All aboard! Two Scenic Loop homes boast peculiar treasures

  

BEXAR COUNTY – Nestled among the pecan trees, two Scenic Loop homes boast treasures that are off the rails. One conceals an old San Antonio streetcar, and the other stops passersby in their tracks.

“We’re going to restore them inside, back to their period, grace and glory,” said Mike Robare, the enthusiastic owner of an old train dining car and two cabooses.

They’re a curious sight because trains don’t even run through the neighborhood. Two entrepreneurs brought them to the property back in the late 1980s, according to Robare.

“They were going to build a restaurant and just really never got to it,” he said.

Robare bought the acreage and the trains a few years ago, but his fascination with the railcars goes way back.

“I first saw them in 1993 when I moved here to San Antonio and fell in love with the whole concept and thought, ‘Wow, what crazy person owns these?’” Robare said. “Well, fast forward almost 30 years, I’m that crazy guy, I guess.”

Imaginative is more like it.

“I knew the day I bought these,” he said. “I literally went home that night and drew this house.”

The house is a showstopper, designed so it appears that the train is pulling into the station.

Mike Robare’s home is designed so it appears that the train is pulling into the station. (Copyright 2024 by KSAT – All rights reserved.)

Robare is a custom homebuilder. While the “train house” was his residence for a while, it is now becoming his showroom and office.

The interior design is what he calls industrial light.

“We really tried to keep that train station, that depot vibe,” he said.

The property is an attention-grabber.

“If a hundred people have stopped by to look and take pictures, I’d be lying,” Robare said. “It’s more than that.”

He’s already begun work restoring the blue and red cabooses.

“I’ve taken them right down to the studs,” he said. He plans to turn the cabooses into bedrooms and the dining car into a kitchen and long, narrow living room.

Mike Robare’s home is designed so it appears that the train is pulling into the station. (Copyright 2024 by KSAT – All rights reserved.)

Robare does not describe himself as a train buff. So why do this?

“I see a lot of things being torn down that probably shouldn’t go away,” he said. “I think part of America, we’re losing touch with who we were, where we came from a little bit.”

Around the bend, Cat Olin’s 1,600-square-foot house harbors a hidden treasure — an old trolley car.

“As I was told by the previous owner, this was brought out here for $100 in 1933,” she said.

The house was built two decades later and is actually attached to the streetcar, now a room with a nostalgic groove.

“The wood in here is made of mahogany,” Olin said.

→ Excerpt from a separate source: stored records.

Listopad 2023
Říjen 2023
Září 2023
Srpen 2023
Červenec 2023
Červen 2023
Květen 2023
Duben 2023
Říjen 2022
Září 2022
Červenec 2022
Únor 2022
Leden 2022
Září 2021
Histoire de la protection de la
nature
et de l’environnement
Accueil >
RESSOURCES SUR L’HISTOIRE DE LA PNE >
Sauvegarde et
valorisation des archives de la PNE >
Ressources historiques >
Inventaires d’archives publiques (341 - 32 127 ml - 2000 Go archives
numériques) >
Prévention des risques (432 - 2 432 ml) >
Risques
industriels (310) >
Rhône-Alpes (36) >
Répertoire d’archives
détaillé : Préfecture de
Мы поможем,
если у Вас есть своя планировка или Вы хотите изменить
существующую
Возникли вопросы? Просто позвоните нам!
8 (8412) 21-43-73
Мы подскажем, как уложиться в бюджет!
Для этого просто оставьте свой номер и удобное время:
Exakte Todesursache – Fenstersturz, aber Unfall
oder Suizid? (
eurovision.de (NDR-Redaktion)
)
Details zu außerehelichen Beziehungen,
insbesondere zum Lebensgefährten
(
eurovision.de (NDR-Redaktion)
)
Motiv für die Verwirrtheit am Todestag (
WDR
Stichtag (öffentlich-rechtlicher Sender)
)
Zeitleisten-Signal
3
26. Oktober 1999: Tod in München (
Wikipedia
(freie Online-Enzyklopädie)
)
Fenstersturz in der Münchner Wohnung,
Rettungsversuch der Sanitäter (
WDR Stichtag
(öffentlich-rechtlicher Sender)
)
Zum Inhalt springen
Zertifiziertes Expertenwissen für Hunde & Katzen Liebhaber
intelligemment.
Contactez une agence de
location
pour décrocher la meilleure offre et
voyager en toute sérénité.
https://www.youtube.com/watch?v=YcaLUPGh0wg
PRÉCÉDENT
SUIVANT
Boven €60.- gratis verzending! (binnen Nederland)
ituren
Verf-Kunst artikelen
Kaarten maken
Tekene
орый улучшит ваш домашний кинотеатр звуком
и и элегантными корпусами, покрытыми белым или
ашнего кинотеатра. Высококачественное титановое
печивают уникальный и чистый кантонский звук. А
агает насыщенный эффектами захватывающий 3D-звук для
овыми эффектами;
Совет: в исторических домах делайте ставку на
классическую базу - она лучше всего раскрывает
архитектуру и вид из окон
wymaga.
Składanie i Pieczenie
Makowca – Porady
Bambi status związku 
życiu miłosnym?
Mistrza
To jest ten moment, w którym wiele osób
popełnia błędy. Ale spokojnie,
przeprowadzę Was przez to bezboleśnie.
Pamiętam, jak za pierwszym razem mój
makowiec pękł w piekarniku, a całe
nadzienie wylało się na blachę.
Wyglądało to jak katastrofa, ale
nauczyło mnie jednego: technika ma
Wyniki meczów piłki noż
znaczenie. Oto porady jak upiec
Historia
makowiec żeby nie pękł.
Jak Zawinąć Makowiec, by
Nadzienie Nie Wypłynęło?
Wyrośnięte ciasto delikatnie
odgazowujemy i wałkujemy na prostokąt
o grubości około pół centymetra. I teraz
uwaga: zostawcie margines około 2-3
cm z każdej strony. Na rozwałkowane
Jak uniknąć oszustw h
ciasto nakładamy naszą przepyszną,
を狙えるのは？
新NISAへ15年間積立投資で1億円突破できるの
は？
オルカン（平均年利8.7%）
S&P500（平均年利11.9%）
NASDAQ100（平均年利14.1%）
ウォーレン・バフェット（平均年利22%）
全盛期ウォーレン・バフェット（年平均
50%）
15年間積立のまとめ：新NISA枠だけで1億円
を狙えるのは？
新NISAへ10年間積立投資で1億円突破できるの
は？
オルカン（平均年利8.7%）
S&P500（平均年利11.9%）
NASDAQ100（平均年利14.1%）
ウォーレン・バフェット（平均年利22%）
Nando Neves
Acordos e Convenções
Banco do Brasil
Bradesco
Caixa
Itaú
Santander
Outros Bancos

Rich wood, antique glass with visible waves, and even the push buttons to request a stop remain. It’s like stepping back in time, back to the early 1900s.

That’s when Olin’s St. Louis-built streetcar traversed the streets of downtown San Antonio, until the 1930s when electric streetcars got kicked to the curb in favor of buses.

Once the streetcar was relocated to the remote woods, Olin says it was used by hunters as a hangout.

Later, it was built into a residence. The streetcar’s doors were removed and installed as windows at the front of the house. Olin bought it a few years ago.

“I have a history of living in interesting homes,” she said.

“If I had all the money in the world, I would expose the outside of it. I’m dying to know what the exterior of it really looks like,” she said.

The old trolley car in Cat Olin’s house likely looked like this in its heyday. (Courtesy, John Kight Transportation Collection Papers, UTSA Libraries Special Collections)

The interior is definitely unique. It’s not every home that has a refrigerator at the head of an antique streetcar.

“Wow, cool, amazing” are just some of the reactions Olin said she receives from visitors.

Both Olin’s streetcar and Robare’s train cars have reached their final and unexpected destinations.

And, both owners said they intend to one day turn their properties into short-term rentals to share their treasures with others.